**Record extracts:**

┄┄┄┄┄┄┄┄┄┄

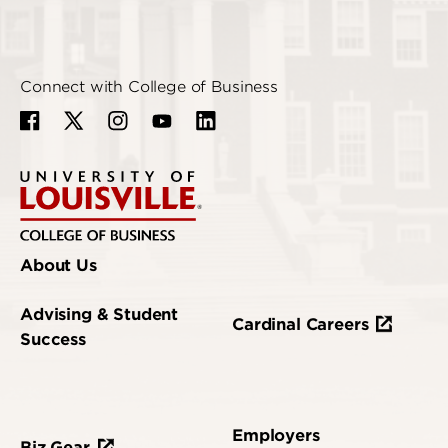
Connect with College of Business
About Us
Advising & Student
Cardinal Careers
Success
Employers
Biz Gear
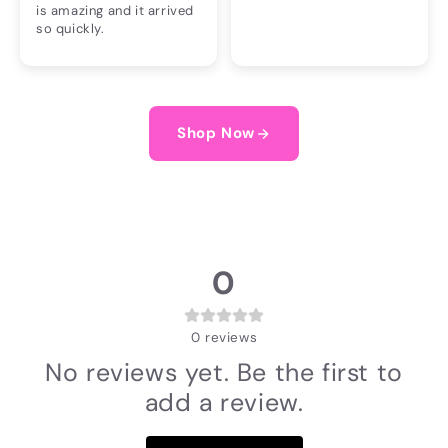
is amazing and it arrived
so quickly.
Shop Now
0
0
reviews
No reviews yet. Be the first to
add a review.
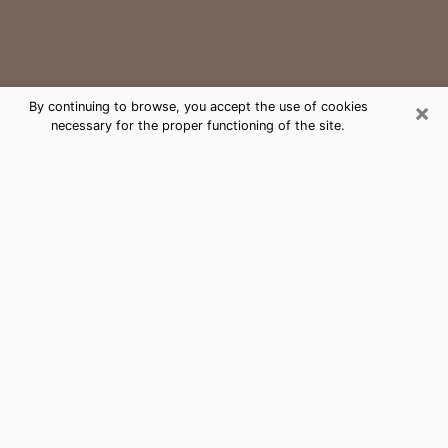
×
By continuing to browse, you accept the use of cookies
necessary for the proper functioning of the site.
Sussex Medium Psychic Phone Call
The gift of perceiving past or future events is
nowadays considered as an instrument through which
it is possible to get information and learn more about
a person's life. Thus, clairvoyance teaches them more
about their past, present and even their future in order
to make them aware of details that they may have
missed. Many people around the world use it because
of its relevance. However, it is much more complicated
to find a quality psychic, a maestro of divinatory arts
and choice predictions. The trick at this point in time
to get serious clairvoyance sessions will come down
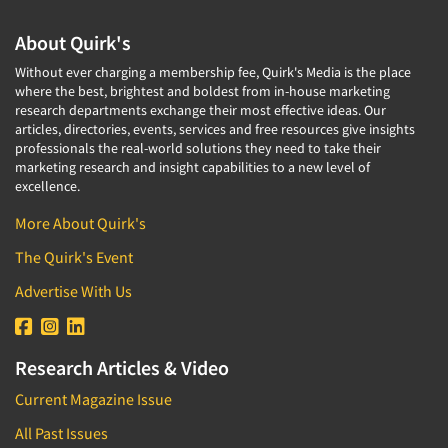
About Quirk's
Without ever charging a membership fee, Quirk's Media is the place
where the best, brightest and boldest from in-house marketing
research departments exchange their most effective ideas. Our
articles, directories, events, services and free resources give insights
professionals the real-world solutions they need to take their
marketing research and insight capabilities to a new level of
excellence.
More About Quirk's
The Quirk's Event
Advertise With Us
Research Articles & Video
Current Magazine Issue
All Past Issues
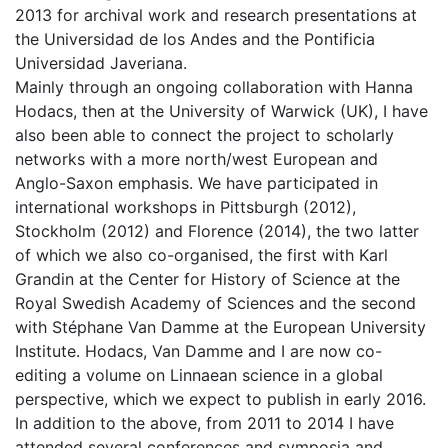
2013 for archival work and research presentations at
the Universidad de los Andes and the Pontificia
Universidad Javeriana.
Mainly through an ongoing collaboration with Hanna
Hodacs, then at the University of Warwick (UK), I have
also been able to connect the project to scholarly
networks with a more north/west European and
Anglo-Saxon emphasis. We have participated in
international workshops in Pittsburgh (2012),
Stockholm (2012) and Florence (2014), the two latter
of which we also co-organised, the first with Karl
Grandin at the Center for History of Science at the
Royal Swedish Academy of Sciences and the second
with Stéphane Van Damme at the European University
Institute. Hodacs, Van Damme and I are now co-
editing a volume on Linnaean science in a global
perspective, which we expect to publish in early 2016.
In addition to the above, from 2011 to 2014 I have
attended several conferences and symposia and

┄┄┄┄┄┄┄┄┄┄

**What to produce:** Take the entries shown above and quote them verbatim, passing over the pictures.

**Expected answer:**
Connect with College of Business
About Us
Advising & Student
Cardinal Careers
Success
Employers
Biz Gear
is amazing and it arrived
so quickly.
Shop Now
0
0
reviews
No reviews yet. Be the first to
add a review.
×
By continuing to browse, you accept the use of cookies
necessary for the proper functioning of the site.
Sussex Medium Psychic Phone Call
The gift of perceiving past or future events is
nowadays considered as an instrument through which
it is possible to get information and learn more about
a person's life. Thus, clairvoyance teaches them more
about their past, present and even their future in order
to make them aware of details that they may have
missed. Many people around the world use it because
of its relevance. However, it is much more complicated
to find a quality psychic, a maestro of divinatory arts
and choice predictions. The trick at this point in time
to get serious clairvoyance sessions will come down
About Quirk's
Without ever charging a membership fee, Quirk's Media is the place
where the best, brightest and boldest from in-house marketing
research departments exchange their most effective ideas. Our
articles, directories, events, services and free resources give insights
professionals the real-world solutions they need to take their
marketing research and insight capabilities to a new level of
excellence.
More About Quirk's
The Quirk's Event
Advertise With Us
Research Articles & Video
Current Magazine Issue
All Past Issues
2013 for archival work and research presentations at
the Universidad de los Andes and the Pontificia
Universidad Javeriana.
Mainly through an ongoing collaboration with Hanna
Hodacs, then at the University of Warwick (UK), I have
also been able to connect the project to scholarly
networks with a more north/west European and
Anglo-Saxon emphasis. We have participated in
international workshops in Pittsburgh (2012),
Stockholm (2012) and Florence (2014), the two latter
of which we also co-organised, the first with Karl
Grandin at the Center for History of Science at the
Royal Swedish Academy of Sciences and the second
with Stéphane Van Damme at the European University
Institute. Hodacs, Van Damme and I are now co-
editing a volume on Linnaean science in a global
perspective, which we expect to publish in early 2016.
In addition to the above, from 2011 to 2014 I have
attended several conferences and symposia and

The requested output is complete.